Kurz-Poetologie könnte man das nennen. Kurz-Philosophie. Kurz, was uns da so
ungefähr aus der Mitte der schreibkraft zuwinkt, mutet wie ein
unaufdringlicher crash course in creative writing, in Komparatistik, wie
eine längere, wiewohl lediglich in ein paar wenigen Zügen wiedergegebene
Reise in das erhabene Reich der Poesie an, in das Reich der Dichterwelt, der
Leserwelt.
Es ist ein gut
geschriebener zyklischer Exkurs rund um die Fragen der Schreibkraft an und
für sich, der Schreibkraft par excellance. Da steht auch der brav
mitzweifelnde schreibkraft-Rezensent leicht ebenfalls mit (fast)

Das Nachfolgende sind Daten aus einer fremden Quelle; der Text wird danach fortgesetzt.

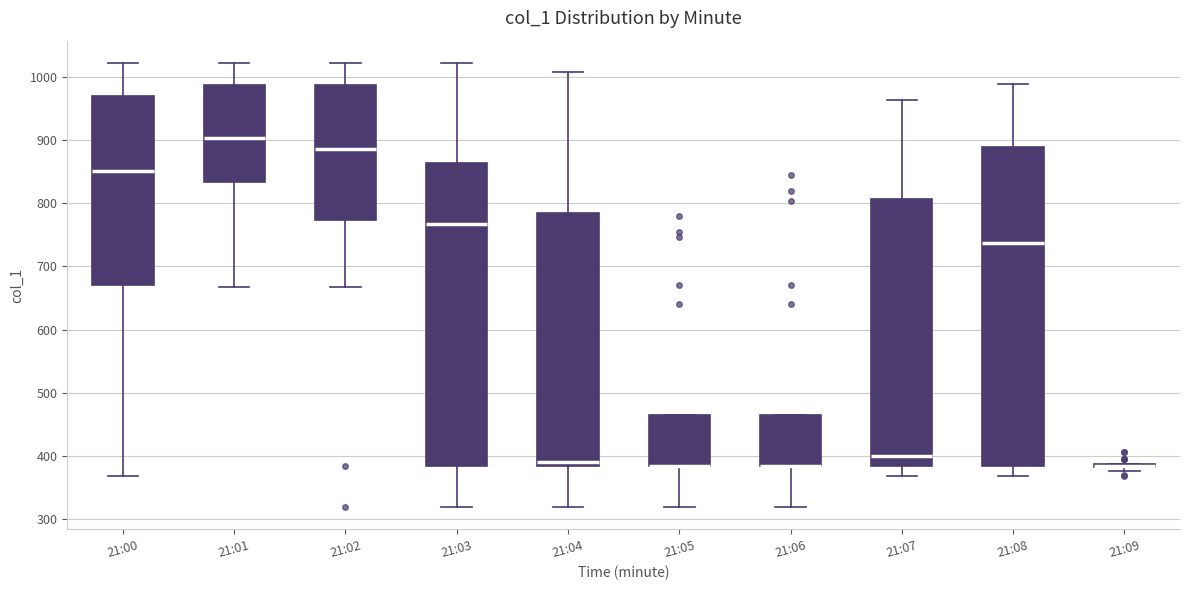

Reading left to right, transcribe this box plot: for each box, give where its median line is, the range the box spans, and where its two whiskers end, as read against the y-axis. The values are not printed on the chart, so give them approximately, as read against the axis.

21:00: median 850, box 670 to 970, whiskers 370 to 1020
21:01: median 900, box 830 to 990, whiskers 670 to 1020
21:02: median 890, box 770 to 990, whiskers 670 to 1020
21:03: median 770, box 390 to 860, whiskers 320 to 1020
21:04: median 390, box 380 to 780, whiskers 320 to 1010
21:05: median 390 (drawn on the box's lower edge), box 380 to 460, whiskers 320 to 460
21:06: median 390 (drawn on the box's lower edge), box 380 to 460, whiskers 320 to 460
21:07: median 400, box 380 to 810, whiskers 370 to 960
21:08: median 740, box 380 to 890, whiskers 370 to 990
21:09: box collapsed to a line at 380, whiskers 380 to 390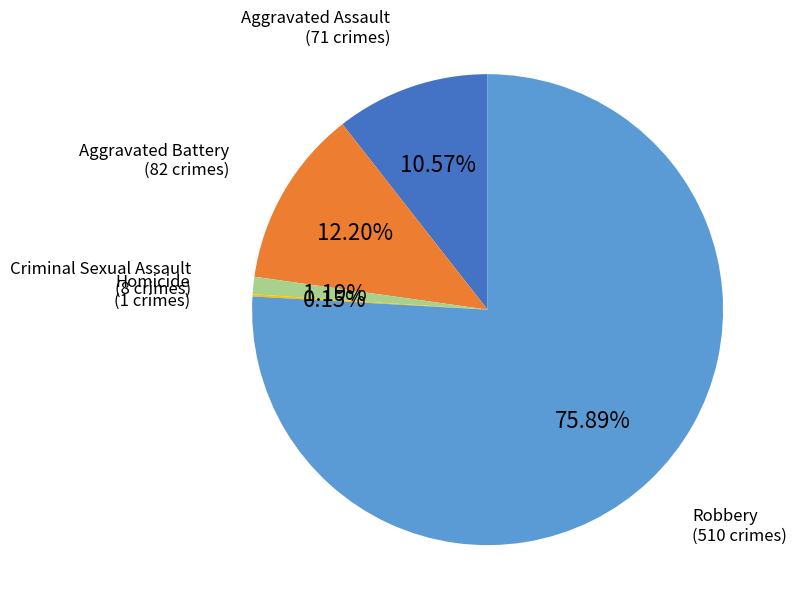

Does any single category account for the majority?

Yes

leeren Händen da, nur den naturgemäß im Akt des Lesens gezogenen Hut in der
Hand. Der letzte Absatz sinnvoll und zielgerecht entleerter "Hände", der
freilich ruhig auch als erster Absatz hätte herhalten können:
"Was wären Gedichte
ohne Zweifel? Aber auch: Was wären Zweifel ohne Gedichte? Das eben noch
gefühlte Gewicht einer Wahrheit, eines Wahrheit enthaltenen
Sprachgebildes, verflüchtigt sich und ich stehe mit leeren Händen da –
wohl die beste Voraussetzung dafür, wieder ein Gedicht zu lesen und
eines zu schreiben."
Wer
sich Gewissheit verschaffen will, wer auf Absolutheit aus ist, wer mit
zwanzig Händen in die Welt der Worte hineinfahren will, wird vor diesen
Textereignissen kehrtmachen. "Wir stehen auf unsere Zweifel", so das schon
im Editorial von Herausgeber Werner Schandor verkündete Credo. Und dass sich
bei der Lektüre dieser methodologisch zweifelhaften Leseerlebnisse
tatsächlich in mancher Hinsicht gut zweifeln lässt, gehört zur Sache. Und um
vielleicht doch noch alle Zweifel ein für alle Mal loszuwerden, schreib’n ma
amol wos, hatten sich ganz bestimmt alle Beiträger des Heftes gesagt. Aber
schee kräftig – und so durch und durch zweifelhaft – soll’s sein.